Jersey States assembly votes against declaring a 'housing affordability crisis'

Drone shot of residential area in Jersey
The proposition included reducing the cost of social housing rent by 10%. Credit: ITV Channel TV

The Jersey government has rejected a proposition to take action in response to the island's so-called "housing affordability crisis".

The former housing minister, Senator Sam Mézec, asked members to vote to introduce open-ended rents, rent stabilization and lower the cost of social housing by 10%.

He also called on the government to introduce a timetable to act on the plans by the end of next month.

Housing Minister, Deputy Russell Labey, has recently published his plans to tackle the issue of housing, which included building 1,000 new affordable homes by 2025.

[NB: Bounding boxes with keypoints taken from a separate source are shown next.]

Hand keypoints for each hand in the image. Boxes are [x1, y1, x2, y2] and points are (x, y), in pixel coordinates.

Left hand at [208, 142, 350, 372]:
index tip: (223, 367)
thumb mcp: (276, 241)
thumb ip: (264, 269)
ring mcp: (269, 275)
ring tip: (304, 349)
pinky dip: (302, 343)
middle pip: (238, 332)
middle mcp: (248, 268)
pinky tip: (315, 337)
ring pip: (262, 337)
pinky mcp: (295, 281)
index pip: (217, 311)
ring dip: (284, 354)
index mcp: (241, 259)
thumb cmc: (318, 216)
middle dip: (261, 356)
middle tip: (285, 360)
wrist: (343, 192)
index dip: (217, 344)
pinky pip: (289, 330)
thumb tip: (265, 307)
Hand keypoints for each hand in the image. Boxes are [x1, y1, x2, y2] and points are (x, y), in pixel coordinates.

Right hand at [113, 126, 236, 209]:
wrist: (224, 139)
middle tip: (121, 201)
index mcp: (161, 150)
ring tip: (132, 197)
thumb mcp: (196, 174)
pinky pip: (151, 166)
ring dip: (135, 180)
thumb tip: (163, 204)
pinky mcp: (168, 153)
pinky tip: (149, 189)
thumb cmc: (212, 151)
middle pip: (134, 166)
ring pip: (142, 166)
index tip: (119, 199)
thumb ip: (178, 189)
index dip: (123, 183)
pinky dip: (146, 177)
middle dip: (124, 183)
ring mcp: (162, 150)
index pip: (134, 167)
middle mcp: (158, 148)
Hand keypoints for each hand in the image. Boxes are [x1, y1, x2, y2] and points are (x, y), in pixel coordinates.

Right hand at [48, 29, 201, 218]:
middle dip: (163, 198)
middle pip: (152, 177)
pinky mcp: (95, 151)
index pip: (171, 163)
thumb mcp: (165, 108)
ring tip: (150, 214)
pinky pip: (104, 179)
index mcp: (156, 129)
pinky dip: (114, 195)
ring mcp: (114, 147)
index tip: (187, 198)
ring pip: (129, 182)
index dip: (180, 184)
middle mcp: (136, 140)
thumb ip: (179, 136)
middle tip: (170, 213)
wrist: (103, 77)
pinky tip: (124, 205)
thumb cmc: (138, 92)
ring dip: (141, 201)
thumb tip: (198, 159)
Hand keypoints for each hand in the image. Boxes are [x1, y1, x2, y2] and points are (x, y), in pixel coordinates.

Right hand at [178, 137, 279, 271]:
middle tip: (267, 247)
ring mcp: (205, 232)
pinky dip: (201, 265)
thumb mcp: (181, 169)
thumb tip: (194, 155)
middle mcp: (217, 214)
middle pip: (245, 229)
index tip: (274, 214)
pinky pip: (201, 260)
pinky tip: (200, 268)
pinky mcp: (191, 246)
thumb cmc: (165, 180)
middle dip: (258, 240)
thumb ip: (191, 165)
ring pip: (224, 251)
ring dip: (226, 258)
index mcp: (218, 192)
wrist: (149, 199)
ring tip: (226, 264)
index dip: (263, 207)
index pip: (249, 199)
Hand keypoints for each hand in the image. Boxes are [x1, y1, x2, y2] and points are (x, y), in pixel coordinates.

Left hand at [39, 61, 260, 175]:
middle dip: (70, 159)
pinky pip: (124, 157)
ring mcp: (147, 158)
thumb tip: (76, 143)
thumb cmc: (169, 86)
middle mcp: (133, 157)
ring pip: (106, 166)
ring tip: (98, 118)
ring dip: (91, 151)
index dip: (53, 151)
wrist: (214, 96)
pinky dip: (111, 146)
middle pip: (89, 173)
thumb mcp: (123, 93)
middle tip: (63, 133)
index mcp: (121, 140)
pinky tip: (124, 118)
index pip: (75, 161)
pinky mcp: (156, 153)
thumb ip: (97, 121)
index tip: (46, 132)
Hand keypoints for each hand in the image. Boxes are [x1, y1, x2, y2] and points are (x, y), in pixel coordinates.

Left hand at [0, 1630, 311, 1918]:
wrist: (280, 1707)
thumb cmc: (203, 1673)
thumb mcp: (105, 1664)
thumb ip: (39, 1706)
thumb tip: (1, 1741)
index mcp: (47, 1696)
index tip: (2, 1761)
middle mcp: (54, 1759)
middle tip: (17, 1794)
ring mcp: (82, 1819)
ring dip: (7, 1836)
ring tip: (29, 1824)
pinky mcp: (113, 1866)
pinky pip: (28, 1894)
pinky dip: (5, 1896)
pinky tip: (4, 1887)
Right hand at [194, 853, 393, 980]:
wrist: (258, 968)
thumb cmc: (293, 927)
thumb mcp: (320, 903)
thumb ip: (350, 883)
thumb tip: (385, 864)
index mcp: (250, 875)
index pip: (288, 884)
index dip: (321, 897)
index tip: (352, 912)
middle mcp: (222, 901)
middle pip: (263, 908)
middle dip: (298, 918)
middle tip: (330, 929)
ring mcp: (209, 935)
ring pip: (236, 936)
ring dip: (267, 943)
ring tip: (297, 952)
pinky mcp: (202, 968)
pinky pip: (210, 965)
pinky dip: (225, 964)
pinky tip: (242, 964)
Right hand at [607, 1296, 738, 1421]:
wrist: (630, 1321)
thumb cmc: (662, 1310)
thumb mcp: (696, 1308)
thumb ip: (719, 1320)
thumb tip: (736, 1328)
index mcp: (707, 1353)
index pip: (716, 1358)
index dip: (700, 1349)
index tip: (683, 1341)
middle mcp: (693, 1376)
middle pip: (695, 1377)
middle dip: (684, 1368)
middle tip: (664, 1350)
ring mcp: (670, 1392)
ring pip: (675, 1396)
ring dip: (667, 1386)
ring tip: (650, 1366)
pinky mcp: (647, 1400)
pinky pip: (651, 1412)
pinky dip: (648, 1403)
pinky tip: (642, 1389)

The Minister is due to release the Fair Rents Plan by the end of the year which is expected to address social housing eligibility and protection for private tenants. However, his latest report has been branded by Senator Mézec as a "talking plan" which he says fails to act on the Housing Policy Development Board's recommendations.

According to the Jersey House Price Index, compiled by Statistics Jersey, the average house in Jersey was £630,000 last year, up from £430,000 a decade ago.

Meanwhile the average household income has gone down by 11% in the same period.

All five parts of Senator Mézec's proposition were rejected, although his calls to reduce the cost of social housing were only defeated by three votes.

States Members opposed to the proposition raised concerns about the limitations of open-ended tenancies to both landlords and tenants.

Deputy Ash was pulled up for rejecting the term "housing affordability crisis" and asking members to consider the island's situation compared to that of third world countries.

Rent stabilization also faced criticism, including from the Chief Minister, who likened it to "Soviet-style control".

There was strong debate around reducing the cost of social housing rent from up to 90% of market rate to up to 80%.

Concern was raised by some that it would not benefit the poorest tenants, whose rent is already paid by the government, and would put too much strain on the public purse.

Meanwhile earlier in the sitting hearing States members voted to introduce a new licensing scheme for rental properties.